La demanderesse fait également référence à certains arrêts du Tribunal (15/03/2012, 288/08-, Zydus, EU:T:2012:124, § 52; 16/09/2009,-221/06, Bebimil, EU:T:2009:330). Selon ces affaires, les signes ZYDUS/ZIMBUS et BEBIMIL/BLEMIL sont considérés comme des signes relativement courts. Toutefois, bien que les différences entre les signes soient différentes, un risque de confusion a été constaté par la chambre de recours et confirmé par le Tribunal. En outre, le Tribunal n’a pas exactement défini ce qu’est un signe court.
Il est tenu compte de la circonstance que le consommateur moyen n’a que rarement la possibilité de procéder à une comparaison directe des différentes marques mais doit se fier à l’image non parfaite qu’il en a gardée en mémoire (22/06/1999,-342/97, Lloyd Schuhfabrik, EU:C:1999:323, § 26).

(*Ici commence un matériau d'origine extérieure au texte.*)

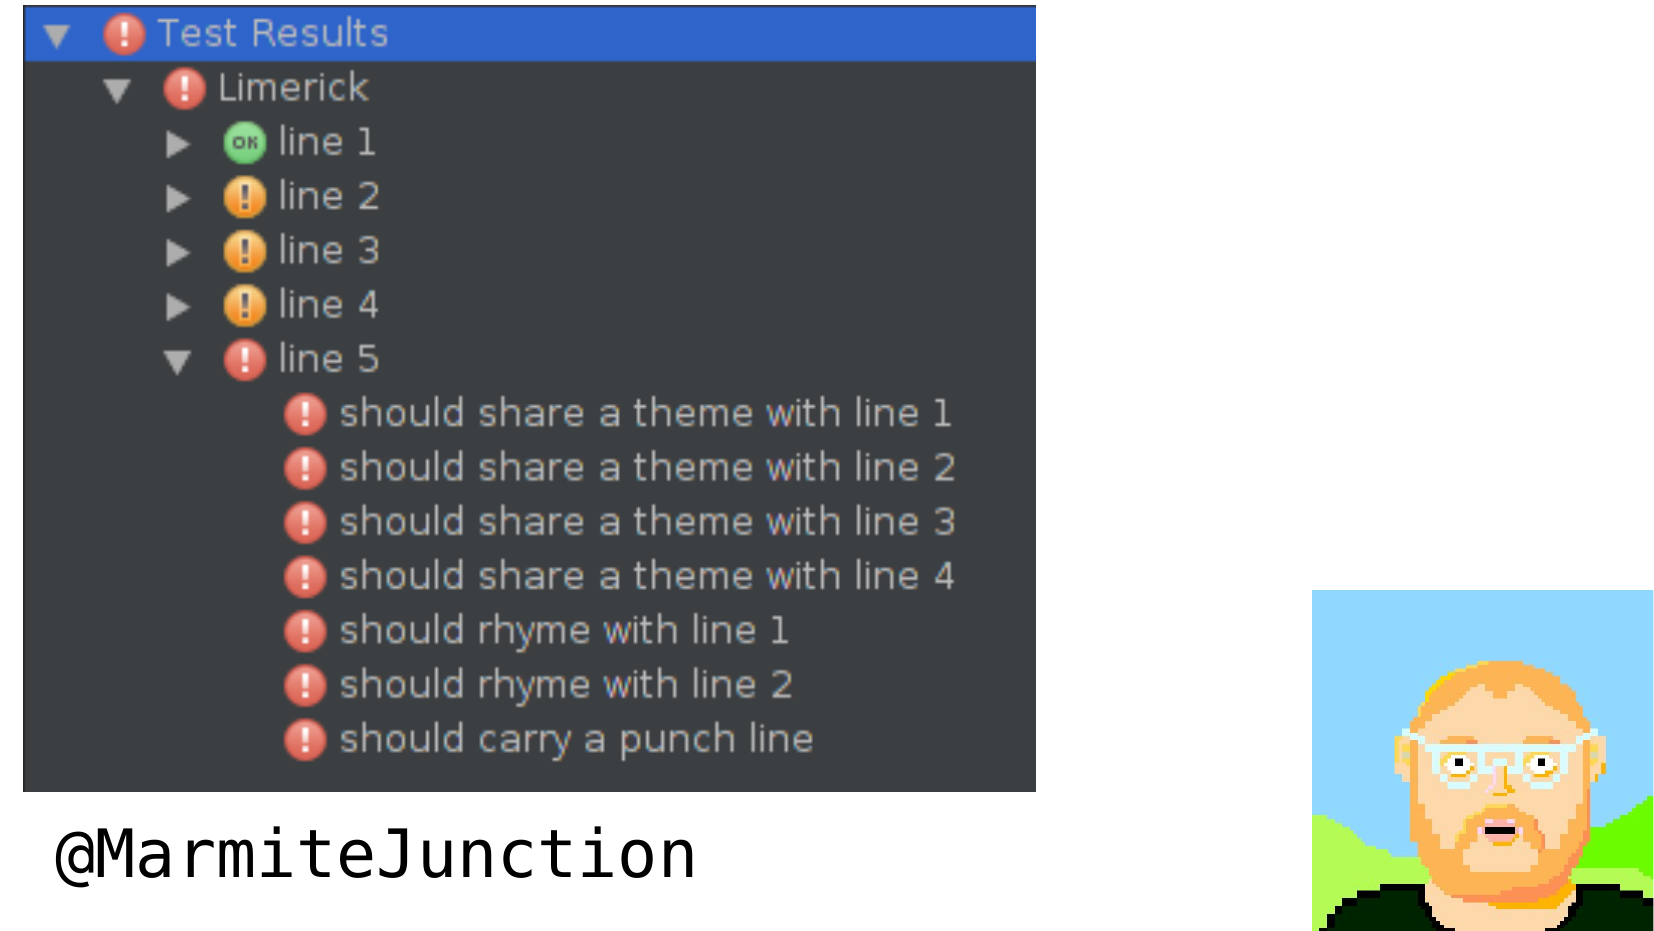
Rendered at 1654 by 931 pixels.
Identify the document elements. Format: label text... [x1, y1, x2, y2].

picture [1312, 590, 1654, 931]
picture [23, 5, 1036, 792]
text_box @MarmiteJunction [40, 808, 715, 901]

Compte tenu de toutes les considérations qui précèdent, il existe un risque de confusion dans l’esprit du public. Par conséquent, l’opposition sur la base de l’enregistrement de la marque de l’Union européenne no 12 440 129 de l’opposante est fondée. Il s’ensuit que la marque contestée doit être rejetée pour l’ensemble des produits contestés.
Étant donné que l’enregistrement de la marque de l’Union européenne no 12 440 129 de l’opposante entraîne l’accueil de l’opposition et le rejet de la marque contestée pour l’ensemble des produits contre lesquels l’opposition était dirigée, il n’est pas nécessaire d’examiner les autres droits antérieurs invoqués par l’opposante (16/09/2004,-342/02, Moser Grupo Media, S.L., EU:T:2004:268).
FRAIS
Conformément à l’article 109, paragraphe 1, du RMUE, la partie perdante dans une procédure d’opposition doit supporter les taxes et frais exposés par l’autre partie.
La demanderesse étant la partie perdante, elle doit supporter la taxe d’opposition ainsi que les frais exposés par l’opposante aux fins de la présente procédure.
Conformément à l’article 109, paragraphe 1 et (7) du RMUE et à l’article 18, paragraphe 1, point c) i), du REMUE, les frais à payer à l’opposante sont la taxe d’opposition et les frais de représentation, qui sont fixés sur la base du taux maximal qui y est fixé.
Décision sur l’opposition no B 3 136 474 Page sur 6 6
De la division d’opposition
Gonzalo BILBAO Tejada Chiara BORACE IVa DZHAMBAZOVA
Conformément à l’article 67 du RMUE, toute partie peut recourir contre cette décision pour autant que cette dernière n’ait pas fait droit à ses prétentions. Conformément à l’article 68 du RMUE, le recours doit être formé par écrit auprès de l’Office dans un délai de deux mois à compter du jour de la notification de la présente décision. L’acte de recours est déposé dans la langue de procédure de la décision attaquée. En outre, un mémoire exposant les motifs du recours doit être déposé par écrit dans un délai de quatre mois à compter de cette date. Le recours n’est considéré comme formé qu’après paiement de la taxe de recours d’un montant de 720 EUR.